QUOTED PASSAGE:
--------------------------------------------------
But often the assumption that communication is free is false, which brings us into the scary world of asynchronous programming. In a distributed system, it takes time for information to propagate. In fact, you no longer have a unified notion of "now". If, for example, you want to lock, you need to have a dedicated "locking" server, or you need to communicate with other agents to agree on the lock. So caching become much more important. With that come questions of consistency: how similar do the states of various agents have to be. At the low end, all agents have the same state because you all resynchronize after every operation. At the high end, there is some vague eventually-consistent model.

Since information takes time to spread, it may be that another agent has failed without you knowing; thus your system can have partial failure, where only some of the agents in the system work. This brings you into the realm of distributed programming. A good introduction is the Bayou project. Another place to start is the Paxos algorithm, which solves the problem of having agents agree on some value, even if some number of them are allowed to fail arbitrarily2 [2 Leslie Lamport has a great description of Paxos in Paxos Made Simple. It's also one of the better abstracts among computer science papers.]. Solving problems in distributed systems is very hard, due simply to the vast landscape of possible bugs, between de-synchronization, distributed deadlock, and so on.

We're not done! We can take our systems further: we can not trust the code itself. If the agents can't necessarily trust each other, we have a federated system. Here, agents might lie and cheat to work toward their own ends, or agents might be buggy in unexpected ways. Usually, federated systems involve either cryptographically ensuring that no one can lie, or verifying with other agents that everyone is behaving honestly. Bitcoin is a good example of a federated system: we can't trust other people not to lie if it gets them more money! A general way of building systems that tolerate malicious agents (often called "Byzantine faults" for obscure reasons) is described in Castro and Liskov's Practical Byzantine Fault Tolerance.

The layers are points along a continuum. A concurrent system still isn't necessarily a distributed one, since it may not tolerate partial failures or long latency in communication. A distributed system might still need all agents participating and trusting each other, and so not be federated. It is in fact rather sad that programming languages aim mostly to solve problems of concurrency and parallelism; why don't we have languages that try to make asynchronous, distributed, or federated programs easier to write?
--------------------------------------------------
YOUR INSTRUCTIONS:
Answer these questions from the passage on distributed systems.
(a) What problem does the Paxos algorithm solve?
(b) What is a system called when its agents can't necessarily trust each other?
(c) Why is a concurrent system still not necessarily a distributed one?

Dataset entries:
--------------------------------------------------
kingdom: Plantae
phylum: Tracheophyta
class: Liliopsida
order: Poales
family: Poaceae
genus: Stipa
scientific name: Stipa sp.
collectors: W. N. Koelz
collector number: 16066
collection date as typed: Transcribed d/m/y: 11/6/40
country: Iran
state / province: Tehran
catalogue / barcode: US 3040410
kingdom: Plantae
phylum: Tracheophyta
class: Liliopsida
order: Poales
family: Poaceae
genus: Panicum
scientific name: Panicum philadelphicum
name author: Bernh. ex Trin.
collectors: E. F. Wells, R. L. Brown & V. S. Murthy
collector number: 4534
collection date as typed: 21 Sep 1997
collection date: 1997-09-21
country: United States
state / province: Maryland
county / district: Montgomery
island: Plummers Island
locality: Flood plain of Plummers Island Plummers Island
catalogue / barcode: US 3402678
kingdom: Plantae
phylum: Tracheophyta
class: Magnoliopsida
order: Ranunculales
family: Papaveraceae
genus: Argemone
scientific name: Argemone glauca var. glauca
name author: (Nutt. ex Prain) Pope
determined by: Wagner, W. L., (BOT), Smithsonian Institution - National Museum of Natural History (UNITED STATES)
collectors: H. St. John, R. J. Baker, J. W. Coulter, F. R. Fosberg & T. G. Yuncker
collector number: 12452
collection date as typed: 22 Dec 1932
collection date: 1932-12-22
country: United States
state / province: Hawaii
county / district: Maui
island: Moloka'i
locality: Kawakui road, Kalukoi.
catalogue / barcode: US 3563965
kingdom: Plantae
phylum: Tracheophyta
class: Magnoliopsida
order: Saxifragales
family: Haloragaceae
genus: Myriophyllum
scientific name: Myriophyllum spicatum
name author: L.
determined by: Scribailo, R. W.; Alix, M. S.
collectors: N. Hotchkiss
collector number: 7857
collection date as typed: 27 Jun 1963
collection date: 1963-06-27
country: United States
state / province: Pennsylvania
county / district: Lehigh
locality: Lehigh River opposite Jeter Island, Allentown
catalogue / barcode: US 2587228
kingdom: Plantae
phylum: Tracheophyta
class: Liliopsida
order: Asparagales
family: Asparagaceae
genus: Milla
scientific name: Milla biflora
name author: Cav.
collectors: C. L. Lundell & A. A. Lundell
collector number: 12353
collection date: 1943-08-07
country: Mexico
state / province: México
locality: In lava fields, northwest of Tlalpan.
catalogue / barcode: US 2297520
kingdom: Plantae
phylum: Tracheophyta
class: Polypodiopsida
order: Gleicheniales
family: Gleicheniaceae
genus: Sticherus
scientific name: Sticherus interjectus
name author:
--------------------------------------------------
REPLY:
(a) It solves the problem of having agents agree on some value, even if some number of them are allowed to fail arbitrarily.
(b) It is called a federated system.
(c) It may not tolerate partial failures or long latency in communication.